* **Your task**
Every line below that mentions the word "מועדף" should be copied out.

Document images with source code
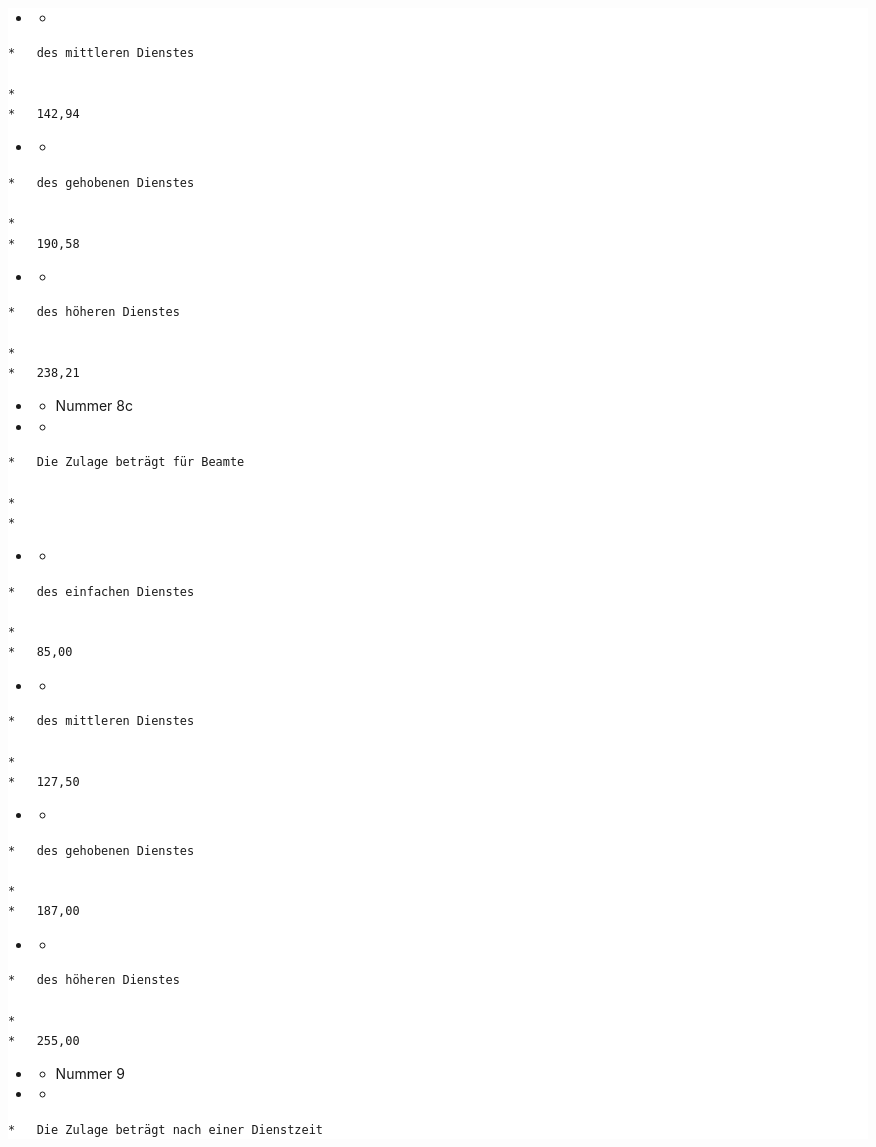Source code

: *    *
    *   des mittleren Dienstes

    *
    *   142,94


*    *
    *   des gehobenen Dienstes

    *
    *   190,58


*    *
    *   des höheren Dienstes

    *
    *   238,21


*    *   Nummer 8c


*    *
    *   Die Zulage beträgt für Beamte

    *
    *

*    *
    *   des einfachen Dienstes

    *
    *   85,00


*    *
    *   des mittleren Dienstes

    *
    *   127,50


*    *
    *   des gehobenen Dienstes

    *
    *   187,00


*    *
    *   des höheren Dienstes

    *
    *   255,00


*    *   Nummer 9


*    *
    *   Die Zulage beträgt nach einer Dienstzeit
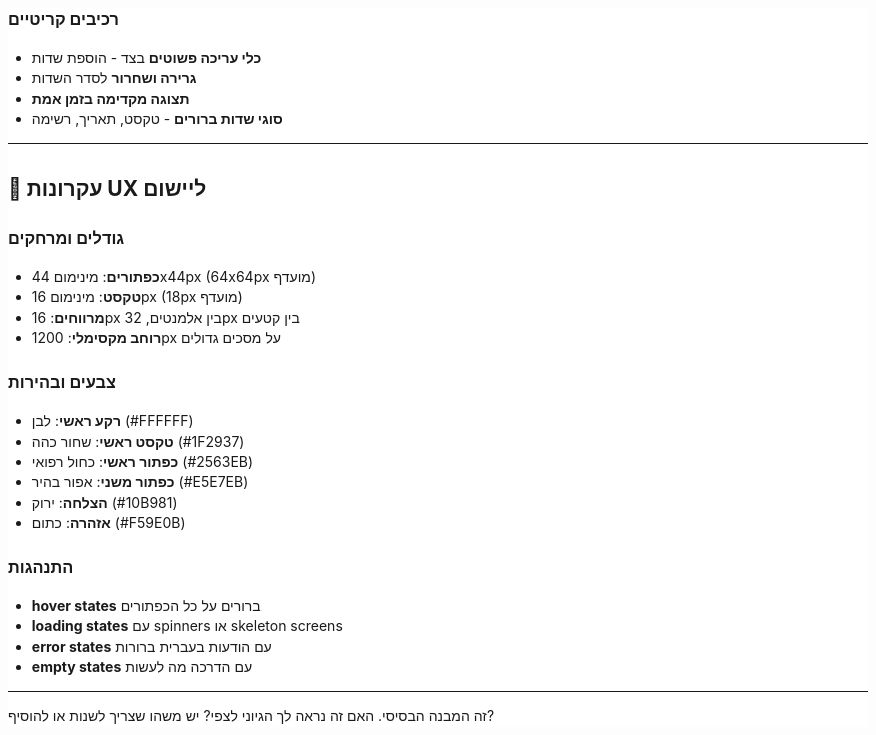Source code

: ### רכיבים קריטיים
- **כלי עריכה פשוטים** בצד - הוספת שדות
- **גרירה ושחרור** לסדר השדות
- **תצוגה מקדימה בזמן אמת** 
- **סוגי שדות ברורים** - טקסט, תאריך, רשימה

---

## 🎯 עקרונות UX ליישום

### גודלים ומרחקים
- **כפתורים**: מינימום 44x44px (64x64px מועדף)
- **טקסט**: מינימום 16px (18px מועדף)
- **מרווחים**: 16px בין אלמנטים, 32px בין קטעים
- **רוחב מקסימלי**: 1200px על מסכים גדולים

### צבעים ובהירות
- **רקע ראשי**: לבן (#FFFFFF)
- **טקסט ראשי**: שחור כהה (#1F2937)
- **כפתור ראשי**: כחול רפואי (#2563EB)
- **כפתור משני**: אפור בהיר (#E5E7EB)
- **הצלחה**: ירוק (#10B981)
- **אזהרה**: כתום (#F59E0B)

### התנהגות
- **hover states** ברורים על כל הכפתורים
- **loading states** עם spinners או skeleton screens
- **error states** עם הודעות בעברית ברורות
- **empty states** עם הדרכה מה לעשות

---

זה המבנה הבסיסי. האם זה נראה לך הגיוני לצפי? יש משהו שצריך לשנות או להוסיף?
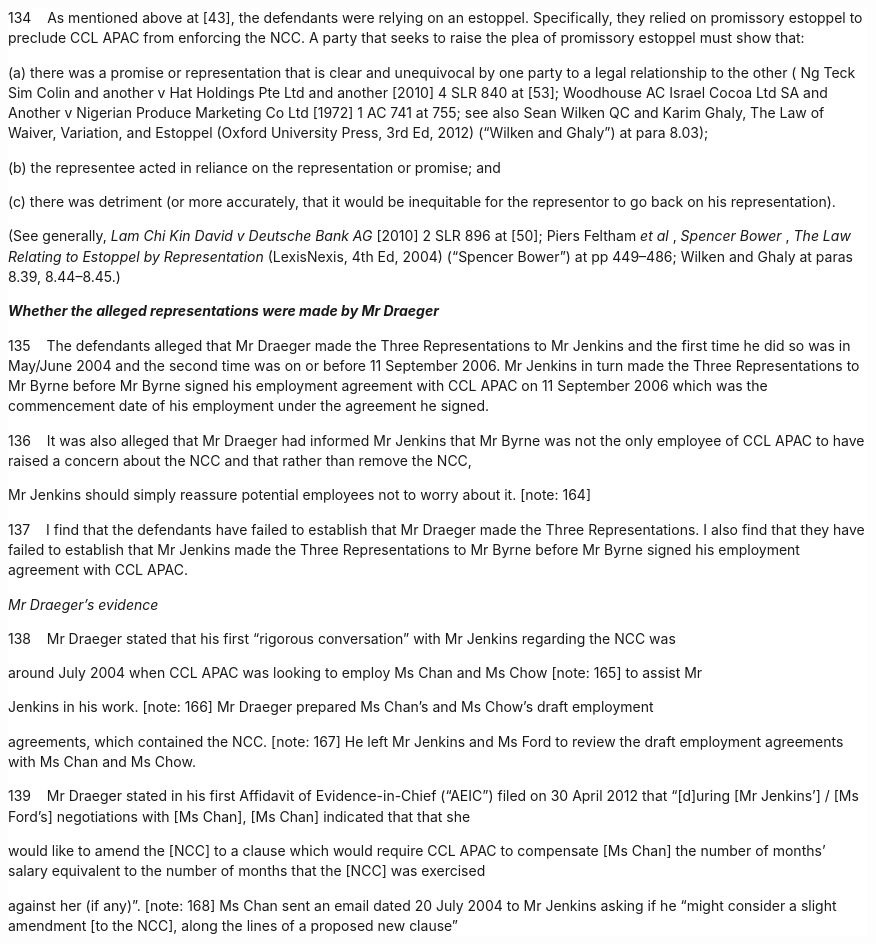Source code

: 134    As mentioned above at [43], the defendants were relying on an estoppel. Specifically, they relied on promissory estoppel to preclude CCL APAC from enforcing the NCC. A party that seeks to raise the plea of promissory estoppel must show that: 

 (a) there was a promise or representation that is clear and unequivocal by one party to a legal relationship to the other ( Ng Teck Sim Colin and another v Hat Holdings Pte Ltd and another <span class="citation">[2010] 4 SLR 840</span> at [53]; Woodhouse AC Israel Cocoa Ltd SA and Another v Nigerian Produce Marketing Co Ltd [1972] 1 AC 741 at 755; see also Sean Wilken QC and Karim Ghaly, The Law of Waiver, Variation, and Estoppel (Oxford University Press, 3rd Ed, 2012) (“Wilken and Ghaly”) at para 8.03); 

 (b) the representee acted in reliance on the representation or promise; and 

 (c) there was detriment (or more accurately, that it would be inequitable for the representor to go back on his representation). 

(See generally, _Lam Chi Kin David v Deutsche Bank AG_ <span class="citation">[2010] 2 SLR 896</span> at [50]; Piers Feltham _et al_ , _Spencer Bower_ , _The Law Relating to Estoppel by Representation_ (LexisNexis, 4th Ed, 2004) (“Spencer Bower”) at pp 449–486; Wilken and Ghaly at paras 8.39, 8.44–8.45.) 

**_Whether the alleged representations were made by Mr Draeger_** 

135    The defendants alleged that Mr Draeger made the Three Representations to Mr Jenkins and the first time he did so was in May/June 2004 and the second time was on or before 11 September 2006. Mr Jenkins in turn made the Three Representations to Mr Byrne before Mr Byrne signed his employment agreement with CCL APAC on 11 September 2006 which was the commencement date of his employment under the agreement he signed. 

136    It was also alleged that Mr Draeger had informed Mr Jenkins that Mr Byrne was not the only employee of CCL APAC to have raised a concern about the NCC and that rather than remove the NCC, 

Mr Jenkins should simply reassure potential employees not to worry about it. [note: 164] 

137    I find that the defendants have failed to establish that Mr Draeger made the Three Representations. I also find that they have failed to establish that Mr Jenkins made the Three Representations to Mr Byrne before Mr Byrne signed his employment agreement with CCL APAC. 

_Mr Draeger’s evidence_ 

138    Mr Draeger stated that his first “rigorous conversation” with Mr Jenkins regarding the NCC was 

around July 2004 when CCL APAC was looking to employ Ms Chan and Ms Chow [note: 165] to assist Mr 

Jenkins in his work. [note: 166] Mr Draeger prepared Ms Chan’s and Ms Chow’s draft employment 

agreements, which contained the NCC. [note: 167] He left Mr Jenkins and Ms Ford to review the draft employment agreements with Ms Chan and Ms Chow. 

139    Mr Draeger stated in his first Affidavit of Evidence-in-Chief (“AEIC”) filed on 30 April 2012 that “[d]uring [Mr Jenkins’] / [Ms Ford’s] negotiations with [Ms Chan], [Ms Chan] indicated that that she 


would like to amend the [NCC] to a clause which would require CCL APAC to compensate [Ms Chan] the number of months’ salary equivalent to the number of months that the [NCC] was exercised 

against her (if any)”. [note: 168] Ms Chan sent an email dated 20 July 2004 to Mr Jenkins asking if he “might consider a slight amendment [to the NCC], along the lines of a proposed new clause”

* **Result for this exercise**
- **כפתורים**: מינימום 44x44px (64x64px מועדף)
- **טקסט**: מינימום 16px (18px מועדף)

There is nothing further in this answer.